Mitochondria are critical for the malignant proliferation of tumor cells and their adaptation to harsh microenvironments. Using baicalein as the substrate, we designed and synthesized a series of novel mitochondrial-targeting baicalein phosphonium salt derivatives, and evaluated their in vitro antiproliferative activities against four tumor cell lines (A549, HCT116, SW620, CT26) and the normal HEK293 cell line. Compound 2c exhibited potent activity against the colon cancer cell line HCT116 with an IC₅₀ of 5.17 ± 0.48 μM and a selectivity index (SI) of ≈3.42, outperforming the positive control doxorubicin (DOX, SI ≈ 2.19). HPLC analysis confirmed the accumulation of 2c in tumor mitochondria, while in silico studies suggested its binding to MTHFD2, a mitochondrially localized protein upregulated in cancer cells.
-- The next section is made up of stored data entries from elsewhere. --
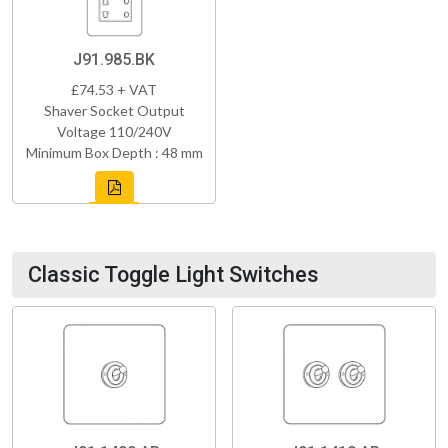
J91.985.BK
£74.53 + VAT
Shaver Socket Output
Voltage 110/240V
Minimum Box Depth : 48 mm
Classic Toggle Light Switches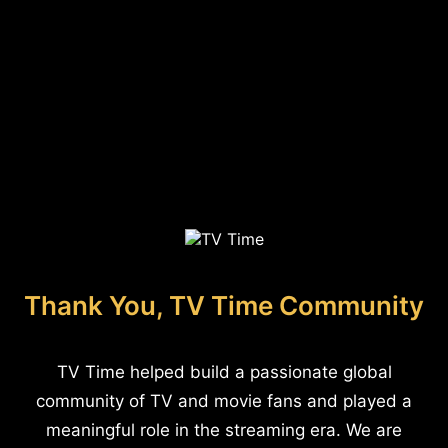
Thank You, TV Time Community
TV Time helped build a passionate global
community of TV and movie fans and played a
meaningful role in the streaming era. We are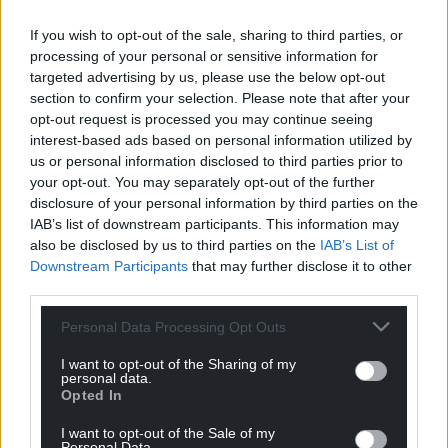
If you wish to opt-out of the sale, sharing to third parties, or
processing of your personal or sensitive information for
targeted advertising by us, please use the below opt-out
section to confirm your selection. Please note that after your
opt-out request is processed you may continue seeing
interest-based ads based on personal information utilized by
us or personal information disclosed to third parties prior to
your opt-out. You may separately opt-out of the further
disclosure of your personal information by third parties on the
IAB’s list of downstream participants. This information may
also be disclosed by us to third parties on the
IAB’s List of
Downstream Participants
that may further disclose it to other
third parties.
Personal Data Processing Opt Outs
I want to opt-out of the Sharing of my
personal data.
Opted In
I want to opt-out of the Sale of my
Personal Data.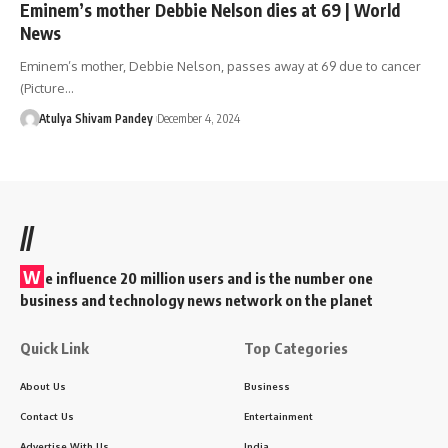
Eminem’s mother Debbie Nelson dies at 69 | World
News
Eminem’s mother, Debbie Nelson, passes away at 69 due to cancer
(Picture…
Atulya Shivam Pandey
December 4, 2024
//
W
e influence 20 million users and is the number one
business and technology news network on the planet
Quick Link
Top Categories
About Us
Business
Contact Us
Entertainment
Advertise With Us
India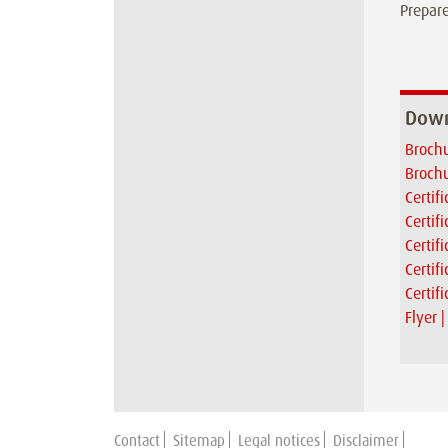
Prepare
Down
Brochu
Brochu
Certif
Certif
Certif
Certif
Certif
Flyer 
Contact
Sitemap
Legal notices
Disclaimer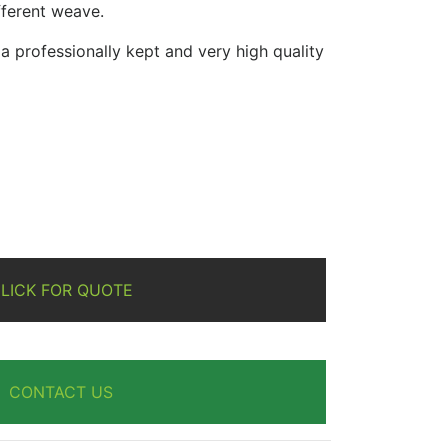
ifferent weave.
 professionally kept and very high quality
re
LICK FOR QUOTE
CONTACT US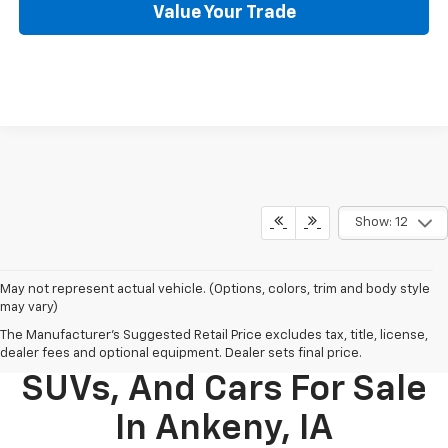
Value Your Trade
Show: 12
May not represent actual vehicle. (Options, colors, trim and body style
may vary)
The Manufacturer's Suggested Retail Price excludes tax, title, license,
New Chevy Trucks,
dealer fees and optional equipment. Dealer sets final price.
SUVs, And Cars For Sale
In Ankeny, IA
Cellular thermal shift assay (CETSA) and drug affinity responsive target stability (DARTS) verified that 2c directly binds to MTHFD2 intracellularly, and enzymatic assays demonstrated an IC₅₀ of 0.066 ± 0.014 μM against MTHFD2. Furthermore, 2c remarkably increased intracellular reactive oxygen species (ROS) levels, induced mitochondrial membrane potential depolarization, arrested the cell cycle at G0/G1 phase, and promoted apoptosis. In a mouse colon cancer graft model, compound 2c achieved a 49.70% tumor inhibition rate at a dose of 20 mg/kg, with no obvious abnormalities observed in major organs. In conclusion, 2c is an effective mitochondrial MTHFD2 inhibitor with potential to develop into a potent anti-colon cancer drug.